- TEXT EXCERPT:
····················
You can find them here

For traefik, authelia and searx i have also included the config files which you can mount directly in the containers and you will be good to go. just need to change a few values which are indicated in config.

There is some extra work needed for nextcloud but the rest is good to go.

Hello @PatPlusLinux
I have not tried caddy as reverse proxy yet , I am curious about your setup can you share your config for caddy.
Thanks

Sure. Let me summarize my Caddyfile.

subdomain.domain.tld {
reverse_proxy hostname:port
}

I’m sorry if this isn’t the type of information you’re looking for. My use case is narrow.

I’m running it fresh from the docker.

docker run --name caddy -v /srv/caddy/config:/config -v /srv/caddy/data:/data -v /srv/caddy/caddyfiles/Caddyfile:/etc/caddy/Caddyfile -p 443:443 -p 80:80 -d caddy

Thank you for sharing.
I assumed you had configured caddy to acquire the certs from letsencrypt :slight_smile:

Apart from my nas I don’t host anything at home.
I have the advantage of working at a hosting company so I just spin up a vps as needed in one of the datacenters.
Mostly it’s just mail, git, nextcloud and a test install of grav.

It does that automatically from what I can tell. Browsing each sub domain has the little lock icon which shows a valid let’s encrypt cert.
····················
(Collected data)

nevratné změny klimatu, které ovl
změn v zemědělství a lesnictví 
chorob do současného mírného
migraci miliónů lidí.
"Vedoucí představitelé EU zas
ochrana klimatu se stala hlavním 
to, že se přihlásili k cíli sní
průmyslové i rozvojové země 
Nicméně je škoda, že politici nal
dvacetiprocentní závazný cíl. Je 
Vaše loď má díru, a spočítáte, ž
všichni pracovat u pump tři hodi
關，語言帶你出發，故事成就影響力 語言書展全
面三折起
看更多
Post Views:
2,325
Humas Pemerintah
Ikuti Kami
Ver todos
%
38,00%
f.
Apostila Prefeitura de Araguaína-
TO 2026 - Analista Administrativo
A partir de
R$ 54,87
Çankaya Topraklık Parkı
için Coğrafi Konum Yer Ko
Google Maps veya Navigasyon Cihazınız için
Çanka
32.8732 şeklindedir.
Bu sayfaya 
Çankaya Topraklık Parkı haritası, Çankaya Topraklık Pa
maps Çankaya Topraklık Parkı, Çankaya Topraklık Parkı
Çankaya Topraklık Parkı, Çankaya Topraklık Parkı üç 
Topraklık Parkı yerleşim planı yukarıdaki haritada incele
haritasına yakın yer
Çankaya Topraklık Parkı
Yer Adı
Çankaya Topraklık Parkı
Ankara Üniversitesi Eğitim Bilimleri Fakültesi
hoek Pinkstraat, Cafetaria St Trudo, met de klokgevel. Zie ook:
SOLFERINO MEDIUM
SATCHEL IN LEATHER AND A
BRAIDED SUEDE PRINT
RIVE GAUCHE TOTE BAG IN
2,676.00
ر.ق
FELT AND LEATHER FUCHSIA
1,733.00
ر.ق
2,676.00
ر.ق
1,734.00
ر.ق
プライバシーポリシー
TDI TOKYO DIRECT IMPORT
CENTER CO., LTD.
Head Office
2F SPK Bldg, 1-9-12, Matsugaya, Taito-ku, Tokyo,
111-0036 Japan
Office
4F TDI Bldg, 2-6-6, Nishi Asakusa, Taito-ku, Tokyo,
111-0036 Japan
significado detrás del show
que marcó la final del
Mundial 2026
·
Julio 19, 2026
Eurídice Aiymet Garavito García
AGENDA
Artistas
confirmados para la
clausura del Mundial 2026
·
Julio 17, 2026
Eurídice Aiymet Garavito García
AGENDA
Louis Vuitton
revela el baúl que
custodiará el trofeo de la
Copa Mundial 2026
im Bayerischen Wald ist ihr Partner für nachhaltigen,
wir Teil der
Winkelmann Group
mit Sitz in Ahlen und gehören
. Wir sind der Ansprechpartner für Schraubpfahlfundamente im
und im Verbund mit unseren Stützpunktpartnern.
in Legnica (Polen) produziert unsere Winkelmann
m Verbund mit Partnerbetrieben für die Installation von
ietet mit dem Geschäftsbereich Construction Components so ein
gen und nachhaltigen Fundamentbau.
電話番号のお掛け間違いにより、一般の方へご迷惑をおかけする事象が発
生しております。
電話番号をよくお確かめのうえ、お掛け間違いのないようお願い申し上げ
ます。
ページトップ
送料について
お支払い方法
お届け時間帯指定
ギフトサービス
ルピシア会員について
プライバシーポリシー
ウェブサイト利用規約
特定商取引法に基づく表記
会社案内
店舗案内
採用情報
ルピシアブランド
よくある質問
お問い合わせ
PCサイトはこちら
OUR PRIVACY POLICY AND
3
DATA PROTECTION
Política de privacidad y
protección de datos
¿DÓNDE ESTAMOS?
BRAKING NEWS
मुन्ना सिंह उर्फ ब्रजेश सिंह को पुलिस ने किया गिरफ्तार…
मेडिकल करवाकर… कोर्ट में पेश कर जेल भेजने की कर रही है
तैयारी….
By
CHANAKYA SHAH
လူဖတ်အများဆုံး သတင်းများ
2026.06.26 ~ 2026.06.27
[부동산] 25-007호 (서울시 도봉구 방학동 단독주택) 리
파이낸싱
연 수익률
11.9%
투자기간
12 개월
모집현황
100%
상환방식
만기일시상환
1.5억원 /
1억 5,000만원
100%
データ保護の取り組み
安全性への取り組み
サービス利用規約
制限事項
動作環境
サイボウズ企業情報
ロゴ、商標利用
····················
Repeat the forum thread about self-hosting behind a reverse proxy word for word.

- ANSWER BELOW:
You can find them here

For traefik, authelia and searx i have also included the config files which you can mount directly in the containers and you will be good to go. just need to change a few values which are indicated in config.

There is some extra work needed for nextcloud but the rest is good to go.

Hello @PatPlusLinux
I have not tried caddy as reverse proxy yet , I am curious about your setup can you share your config for caddy.
Thanks

Sure. Let me summarize my Caddyfile.

subdomain.domain.tld {
reverse_proxy hostname:port
}

I’m sorry if this isn’t the type of information you’re looking for. My use case is narrow.

I’m running it fresh from the docker.

docker run --name caddy -v /srv/caddy/config:/config -v /srv/caddy/data:/data -v /srv/caddy/caddyfiles/Caddyfile:/etc/caddy/Caddyfile -p 443:443 -p 80:80 -d caddy

Thank you for sharing.
I assumed you had configured caddy to acquire the certs from letsencrypt :slight_smile:

Apart from my nas I don’t host anything at home.
I have the advantage of working at a hosting company so I just spin up a vps as needed in one of the datacenters.
Mostly it’s just mail, git, nextcloud and a test install of grav.

It does that automatically from what I can tell. Browsing each sub domain has the little lock icon which shows a valid let’s encrypt cert.